• Textauszug
Das Filmfest München macht also immerhin gerne Filmvorführungen für Filme mit großem Publikumsinteresse, hält aber alles im exklusiven Zirkel; für einen Abend gehörte ich dazu und sah mit dem „Weißen Band“ den besten Hanekefilm seit Jahren. Eine Rückkehr des Regisseurs ins deutschsprachige Kino ist dieser Film, der die Geschichten eines Dorfes innerhalb eines Jahres vor dem Ausbruch des Ersten Weltkriegs zeigt. Der Hintergrund des Lebens und des Alltags auf dem Dorf ist dabei ganz realistisch gezeichnet, mit vielen Kindern, viel Arbeit, Armut, Einfachheit, mit Gottesglauben, mit dem Baron, der der eigentliche Herr des Landstrichs ist. Und dabei inszeniert Haneke in künstlerisch arrangierten Bildkonstellationen, in stilisierten Cadragen, die eine Spannung ergeben mit der Natürlichkeit und der exakten Darbietung des Lebens in den 1910er Jahren. Erzählt wird der ganze Film vom jungen Dorfschullehrer, der den allwissenden Blick des Chronisten mitbringt und in der literarischen Hochsprache der Zeit Bericht erstattet. Berichte von unerhörten Vorfällen: vom Reitunfall des Dorfarztes, der über ein heimtückisch gespanntes Drahtseil fällt, das dann wieder verschwindet. Von der Folterung eines der Söhne des Barons; von den Quälereien, die der behinderte Sohn der Hebamme erleiden musste. Untaten, deren Verantwortlicher nie gefunden wurde.

• Aufgelistete Einträge
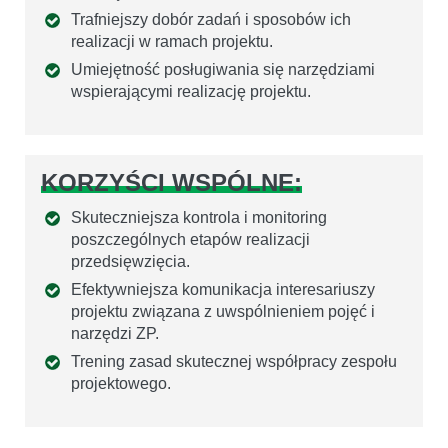
Trafniejszy dobór zadań i sposobów ich
realizacji w ramach projektu.
Umiejętność posługiwania się narzędziami
wspierającymi realizację projektu.
KORZYŚCI WSPÓLNE:
Skuteczniejsza kontrola i monitoring
poszczególnych etapów realizacji
przedsięwzięcia.
Efektywniejsza komunikacja interesariuszy
projektu związana z uwspólnieniem pojęć i
narzędzi ZP.
Trening zasad skutecznej współpracy zespołu
projektowego.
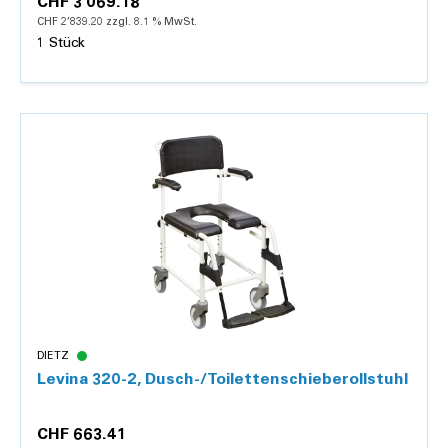
CHF 3’069.18
CHF 2’839.20 zzgl. 8.1 % MwSt.
1 Stück
Details
DIETZ
Levina 320-2, Dusch-/Toilettenschieberollstuhl
CHF 663.41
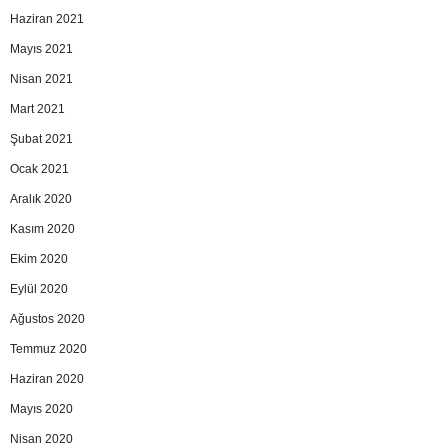
Haziran 2021
Mayıs 2021
Nisan 2021
Mart 2021
Şubat 2021
Ocak 2021
Aralık 2020
Kasım 2020
Ekim 2020
Eylül 2020
Ağustos 2020
Temmuz 2020
Haziran 2020
Mayıs 2020
Nisan 2020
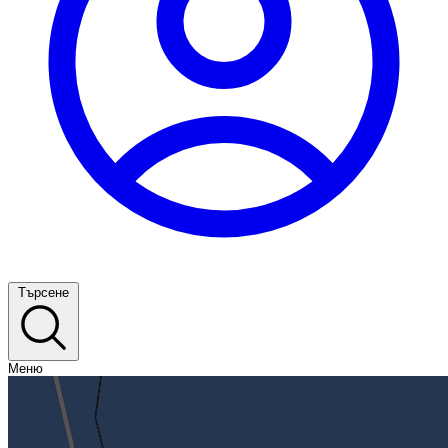
Търсене
Меню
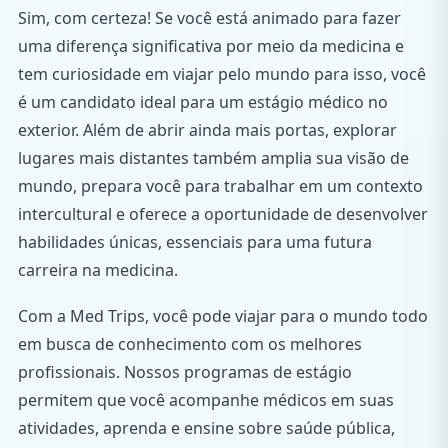
Sim, com certeza! Se você está animado para fazer
uma diferença significativa por meio da medicina e
tem curiosidade em viajar pelo mundo para isso, você
é um candidato ideal para um estágio médico no
exterior. Além de abrir ainda mais portas, explorar
lugares mais distantes também amplia sua visão de
mundo, prepara você para trabalhar em um contexto
intercultural e oferece a oportunidade de desenvolver
habilidades únicas, essenciais para uma futura
carreira na medicina.
Com a Med Trips, você pode viajar para o mundo todo
em busca de conhecimento com os melhores
profissionais. Nossos programas de estágio
permitem que você acompanhe médicos em suas
atividades, aprenda e ensine sobre saúde pública,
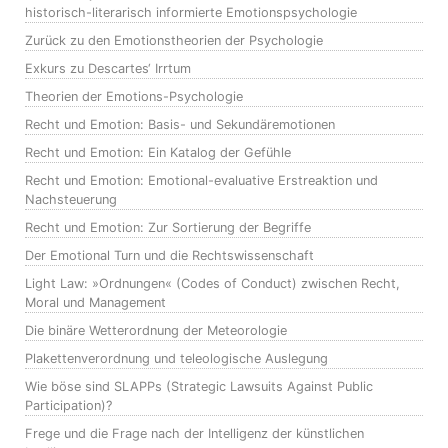
historisch-literarisch informierte Emotionspsychologie
Zurück zu den Emotionstheorien der Psychologie
Exkurs zu Descartes‘ Irrtum
Theorien der Emotions-Psychologie
Recht und Emotion: Basis- und Sekundäremotionen
Recht und Emotion: Ein Katalog der Gefühle
Recht und Emotion: Emotional-evaluative Erstreaktion und
Nachsteuerung
Recht und Emotion: Zur Sortierung der Begriffe
Der Emotional Turn und die Rechtswissenschaft
Light Law: »Ordnungen« (Codes of Conduct) zwischen Recht,
Moral und Management
Die binäre Wetterordnung der Meteorologie
Plakettenverordnung und teleologische Auslegung
Wie böse sind SLAPPs (Strategic Lawsuits Against Public
Participation)?
Frege und die Frage nach der Intelligenz der künstlichen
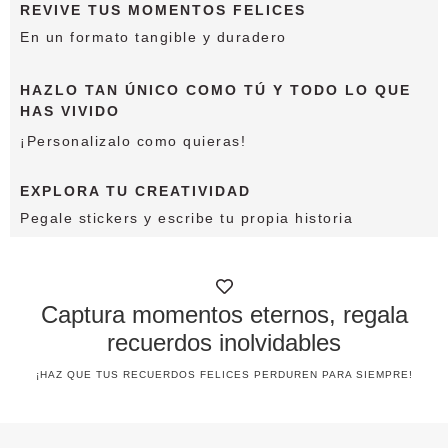
REVIVE TUS MOMENTOS FELICES
En un formato tangible y duradero
HAZLO TAN ÚNICO COMO TÚ Y TODO LO QUE
HAS VIVIDO
¡Personalizalo como quieras!
EXPLORA TU CREATIVIDAD
Pegale stickers y escribe tu propia historia
Captura momentos eternos, regala
recuerdos inolvidables
¡HAZ QUE TUS RECUERDOS FELICES PERDUREN PARA SIEMPRE!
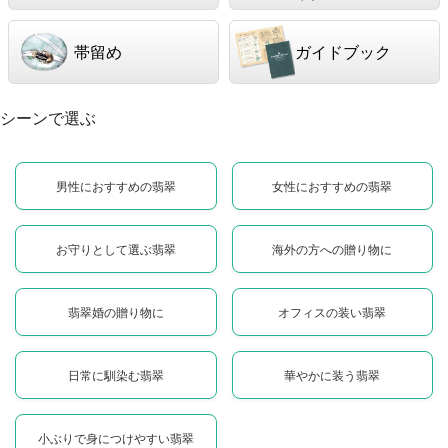
帯留め
ガイドブック
シーンで選ぶ
男性におすすめの翡翠
女性におすすめの翡翠
お守りとして選ぶ翡翠
海外の方への贈り物に
翡翠婚の贈り物に
オフィスの装い翡翠
日常に馴染む翡翠
華やかに装う翡翠
小ぶりで身につけやすい翡翠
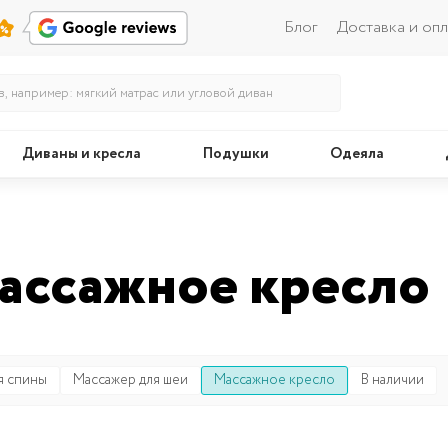
Блог
Доставка и опл
Диваны и кресла
Подушки
Одеяла
Кровати
Поду
ассажное кресло
я спины
Массажер для шеи
Массажное кресло
В наличии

• Zu bearbeiten
Prüfe, ob die folgenden Aussagen mit dem Textauszug übereinstimmen, und antworte jeweils mit Ja oder Nein samt den entscheidenden Worten aus dem Textauszug als wörtlichem Zitat: (a) Der Film zeigt ein Dorf in einem Jahr vor dem Ausbruch des Ersten Weltkriegs. (b) Der Dorfarzt erzählt den Film. (c) Der Verantwortliche für die Untaten wird gefunden. Die Einträge braucht man für die Bearbeitung nicht.

• Antwort
(a) Ja: „die Geschichten eines Dorfes innerhalb eines Jahres vor dem Ausbruch des Ersten Weltkriegs zeigt“
(b) Nein: „Erzählt wird der ganze Film vom jungen Dorfschullehrer“
(c) Nein: „Untaten, deren Verantwortlicher nie gefunden wurde.“